Durante la muerte de Franco y las primeras semanas siguientes me hallaba embebido en la lectura de ese libro extraordinario en tres tomos, que leí y volví a leer, tomando notas, como es costumbre mía, en cuadernos. No era casual esa inmersión en el gran libro de Pavón. Me iluminaba a la vez sobre el entorno catalán y su trama histórica reciente, y sobre el marco español en que Cataluña vive.

Ese libro me guió, de mucho mejor modo que otros textos que entonces leía y releía, en el conocimiento de Cataluña y de España. Me llevó también a visitar la hemeroteca de la Casa del Ardiaca, en Barcelona, donde quise tener una comprensión diaria de esos años que abocaron a la más terrible de las guerras, la más incivil, la más cruel.

No terminan en este libro de Jesús Pavón las coincidencias que descubro entre Leopoldo Calvo-Sotelo y mi propia formación, a pesar de la distancia temporal entre su generación y la mía.

Ambos fuimos también admiradores del gran historiador Vicente Cacho Víu, uno de los más grandes historiadores de la España contemporánea.
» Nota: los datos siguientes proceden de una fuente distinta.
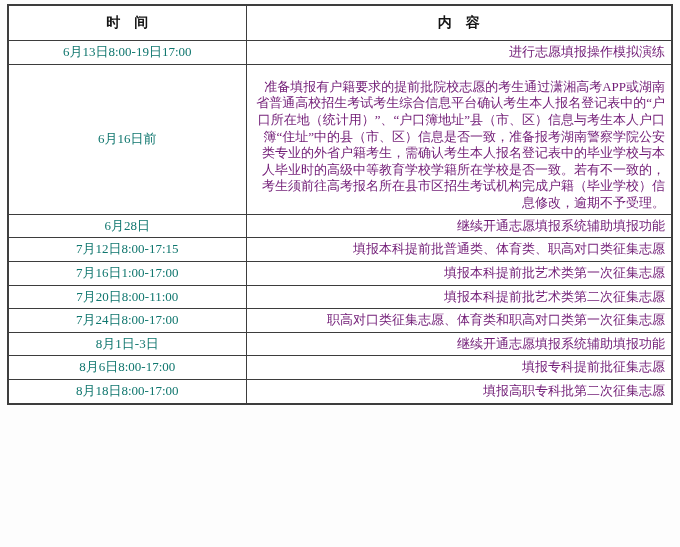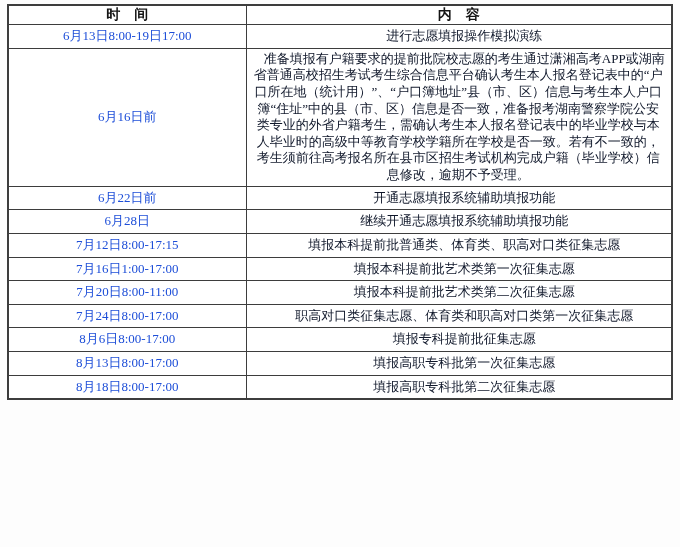"时 间" th { padding: 0 0 -> 8px 0 }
Tuve el privilegio de tenerle de profesor durante un año. Fue el gran estudioso de la Institución Libre de Enseñanza (en cuyo Instituto Escuela dio sus primeros pasos Leopoldo Calvo-Sotelo). Fue también un valiente intérprete del carácter modernizador, según sus palabras, del nacionalismo catalán impulsado por Prat de la Riva y Cambó.

Por desgracia, ese impulso modernizador no tuvo continuidad en tiempos de la democracia. Hoy estamos en las puertas de una cita en las urnas en la Autonomía catalana. La evocación de la gran figura de Cambó me llena también de nostalgia.

Mucho aprendí de ese excelente investigador y maestro, Vicente Cacho Víu, que nos dejó hace unos años, y cuya memoria viva me ha sido removida por la lectura de esta incursión, guiada por el hijo del que fue presidente de Gobierno, al interior de su abundante biblioteca.

Esos libros reflejan el espíritu de su usuario. Libros como espejos del alma.

Eugenio Trías, catedrático de Filosofía de la Universidad de Navarra.